Usually, the cervical hernia develops in the age group between 30 and 50 years and can be from some sort of trauma or injury to the neck. The most common symptoms are …

  • Neck pain
  • Pain in the arm
  • Numbness and tingling that starts from the arm and reaches up to the fingertips
  • Weakness of the neck muscles
  • Weakness and shoulder muscle pain
  • Dizziness
  • Backache
  • Nausea

How is a herniated cervical disc?

The primary goal of treating cervical hernia, for each patient, is to help alleviate the pain and other symptoms caused by slipped. To achieve this, the treatment plan for each patient should be individualized depending on the source of the pain, severity and symptoms.

The therapies are based on take non-steroidal anti-inflammatory drugs, physical therapy and rehabilitation, surgery in severe cases.

You may also like to read another article on CarolineJoyBlog: How to cure cervical

Cervical Herniated: Exercises to get better

Neck strengthening exercises, in the case of cervical hernia, can help to improve the functioning of the neck, reducing the risk of further injuries and protect against secondary arthritic events.

The isometric exercises are useful for the strengthening of the neck muscles. Between these …
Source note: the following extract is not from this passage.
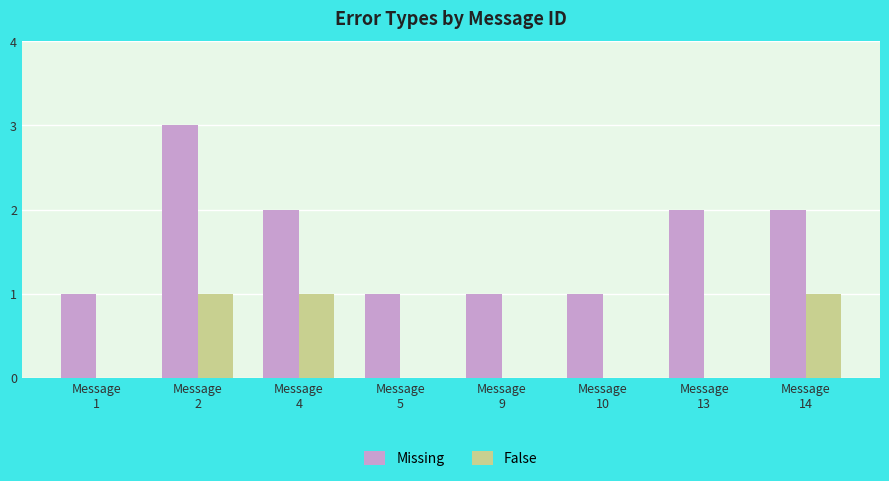

Does the chart contain stacked bars?

No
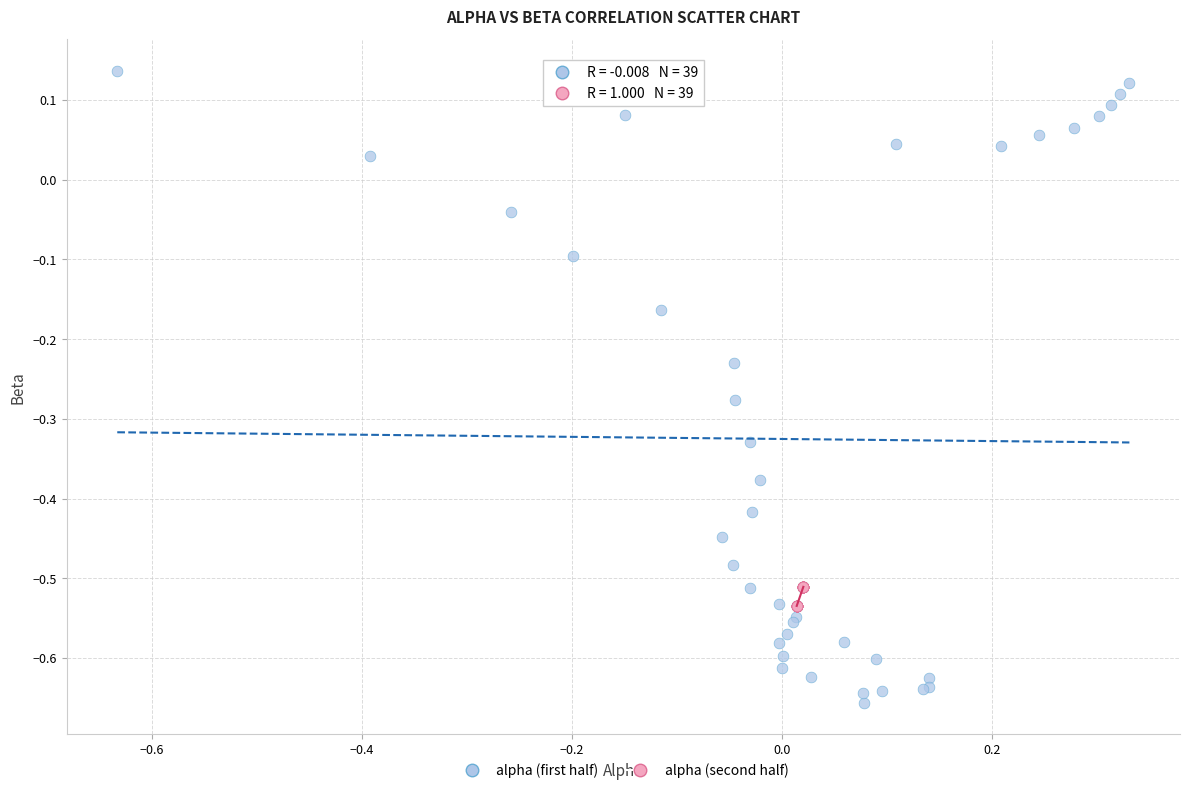

Which series contains the highest Y value?

alpha (first half)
  • Put your palm against his forehead (contrasted forward flexion).
  • Push against the hand, using your neck muscles. We must offer some resistance to the muscles of the neck pushing forward.
  • Continue to push for 10-30 seconds, breathing normally.
  • Repeat the exercise 2-3 times.
  • The same exercise should be done by placing the palm of the hand laterally to the head (opposed lateral flexion).
  • Run, then, the rotation of the head slowly from left to right and from right to left.

The postural alignment of the spine should be performed by placing the entire column on a wall, while the subject is in an upright position with legs slightly apart and arms dangling, bend the legs and slid down until you obtain a bending of the legs of approximately 90°. Go up slowly, remaining adherent to the wall.